I halfheartedly watched So You Think You Can Dance tonight and am feeling decidedly meh about the whole thing.
Why? Well, I hate to admit it, but I think my fave reality show has officially jumped the shark.
For those of you unfamiliar with the origin of this term (ahem, Chad), take a look at this clip from Happy Days circa 1977.
Yes, that’s Arthur Fonzarelli, and yes, he’s literally jumping over a shark while waterskiing. And wearing a leather jacket. This single episode turned a corner for the series–from good to lame. It’s a TV phenomenon, and it’s a rare series that can avoid jumping the shark at some point or another.

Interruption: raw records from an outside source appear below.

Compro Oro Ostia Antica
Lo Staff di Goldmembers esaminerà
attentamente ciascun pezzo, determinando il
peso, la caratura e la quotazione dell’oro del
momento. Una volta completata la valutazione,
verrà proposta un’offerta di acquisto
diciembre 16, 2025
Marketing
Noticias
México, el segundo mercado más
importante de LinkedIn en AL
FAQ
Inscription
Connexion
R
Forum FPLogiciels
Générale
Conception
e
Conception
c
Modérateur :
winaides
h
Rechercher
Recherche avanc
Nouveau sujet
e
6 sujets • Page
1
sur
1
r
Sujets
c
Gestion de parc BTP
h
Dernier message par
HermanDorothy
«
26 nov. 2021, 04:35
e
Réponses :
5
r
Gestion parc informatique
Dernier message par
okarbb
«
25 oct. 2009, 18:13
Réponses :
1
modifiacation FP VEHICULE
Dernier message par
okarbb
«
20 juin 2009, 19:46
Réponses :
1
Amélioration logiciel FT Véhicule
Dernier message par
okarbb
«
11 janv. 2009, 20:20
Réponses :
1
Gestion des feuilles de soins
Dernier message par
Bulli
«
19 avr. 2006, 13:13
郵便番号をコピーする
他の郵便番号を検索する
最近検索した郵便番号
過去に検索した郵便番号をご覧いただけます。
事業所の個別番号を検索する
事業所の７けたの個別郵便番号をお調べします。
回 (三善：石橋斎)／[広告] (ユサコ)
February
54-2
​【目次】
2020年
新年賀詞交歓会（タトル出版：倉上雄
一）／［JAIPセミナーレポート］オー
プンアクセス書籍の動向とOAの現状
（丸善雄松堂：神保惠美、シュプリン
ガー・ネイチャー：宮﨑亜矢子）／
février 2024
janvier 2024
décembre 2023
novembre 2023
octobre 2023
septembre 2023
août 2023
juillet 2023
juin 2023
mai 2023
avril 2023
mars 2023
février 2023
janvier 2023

So, how does SYTYCD fit into this? Wikipedia has a good list of “Jumping the Shark” categories. Based on these, here’s my take:
- Exit…Stage Left. When Mia Michaels resigned as a guest choreographer and judge, fans were concerned with good reason. Mia’s “I’m not here to make friends” criticism stood head and shoulders above her co-judges, and her choreography always evoked the most emotion in both the dancers and the viewers. It’s a shame she’s gone.
- Moving the main characters from their familiar surroundings to a new setting, such as a new home or even a new town. Fancy new stage with weird back projection images behind the dancers (Look! It’s the Taj Mahal and they’re doing a Bollywood dance!), and a new boot-off regimen.
- Special guest star. Yes, this was last season, but I have yet to shake the memory of Katie Holmes hoofing it on a soundstage while warbling “Get Happy”.
- A very special…This season started with a very special “it doesn’t count” episode where every dancer showed off his or her own specialty. Meh.
- New kid in town. Adam Shankman isn’t officially a “new” kid, but he’s now a permanent judge, turning the rotating panel into a static Mary/Nigel/Adam combo.